I was reading about covariance shrinkage on scikit learn guides and came across this line:
Mathematically, this shrinkage consists in reducing the ratio between the smallest and the largest eigenvalues of the empirical covariance matrix. It can be done by simply shifting every eigenvalue according to a given offset, which is equivalent of finding the l2-penalized Maximum Likelihood Estimator of the covariance matrix
I am unable to understand how $\Sigma_{\text{shrunk}} = (1-\alpha)\hat{\Sigma} + \alpha \frac{\text{tr}(\Sigma)}{p}I$ translates into L2 penalty of MLE estimation of covariance matrix. Any insights or mathematical proofs will be of great help.
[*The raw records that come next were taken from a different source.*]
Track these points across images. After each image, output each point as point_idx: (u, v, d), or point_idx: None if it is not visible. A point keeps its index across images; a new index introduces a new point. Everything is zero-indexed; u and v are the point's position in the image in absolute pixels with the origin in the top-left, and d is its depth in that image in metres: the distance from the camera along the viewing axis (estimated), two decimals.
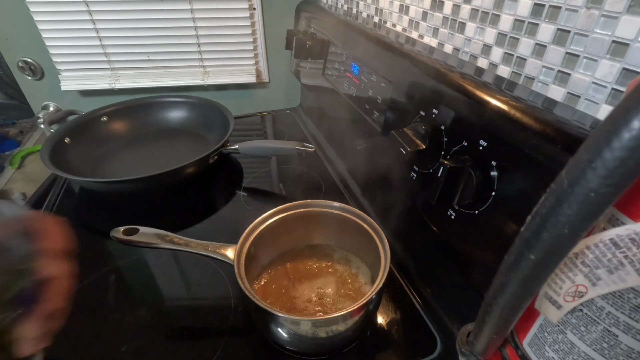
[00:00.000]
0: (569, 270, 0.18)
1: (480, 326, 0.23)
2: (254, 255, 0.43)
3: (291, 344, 0.39)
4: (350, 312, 0.35)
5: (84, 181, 0.61)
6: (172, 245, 0.42)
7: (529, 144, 0.30)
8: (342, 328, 0.37)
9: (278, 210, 0.46)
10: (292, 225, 0.47)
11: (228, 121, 0.74)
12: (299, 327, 0.36)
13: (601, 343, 0.20)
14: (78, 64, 0.90)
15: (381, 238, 0.42)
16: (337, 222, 0.47)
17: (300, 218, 0.47)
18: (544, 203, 0.15)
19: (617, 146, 0.12)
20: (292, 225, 0.47)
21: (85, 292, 0.48)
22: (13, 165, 1.18)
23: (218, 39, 0.91)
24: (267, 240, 0.45)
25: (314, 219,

Thanks.
For reference: This is the link to the scikit learn guide. (Section 2.6.1)
If you want to do this very crudely, consider
$\lambda_1 \gt \lambda_2 \geq... \geq \lambda_p \gt 0$
(I infer there are $p$ distinct eigenvalues though you never defined $p$ here.)
All that is being done is observing, for any $c\gt 0$
$\frac{\lambda_1}{\lambda_p} \gt \frac{\lambda_1 + c}{\lambda_p + c}$
you can easily check that for any eigenvector $\Sigma \mathbf x = \lambda \mathbf x\longrightarrow \big(\Sigma + cI\big)\mathbf x = (\lambda +c) \mathbf x$.
So adding a scaled identity matrix shifts all eigenvalues by the same amount for your covariance matrix (which necessarily has a full set of eigenvectors being real symmetric)
from here there's a small refinement in deciding to take convex combinations, so instead they look at
$\frac{\lambda_1}{\lambda_p} \gt \frac{(1-\alpha) \lambda_1 + \alpha\bar{\lambda}}{(1-\alpha)\lambda_p + \alpha\bar{\lambda}}$
the inequality should be intuitively obvious but in case its not, since all terms are positive, you can clear the denominators, subtract $(1-\alpha)\lambda_1\lambda_p$ from each side and the claim reduces to $\alpha \bar{\lambda}\lambda_1 \gt \alpha \bar{\lambda}\lambda_p$
where $\bar{\lambda}$ is the arithmetic mean of the eigenvalues given by $\frac{1}{p}\big(\lambda_1 + \lambda_2 + ... +\lambda_p\big) = \frac{1}{p}\text{trace}\big(\Sigma\big)$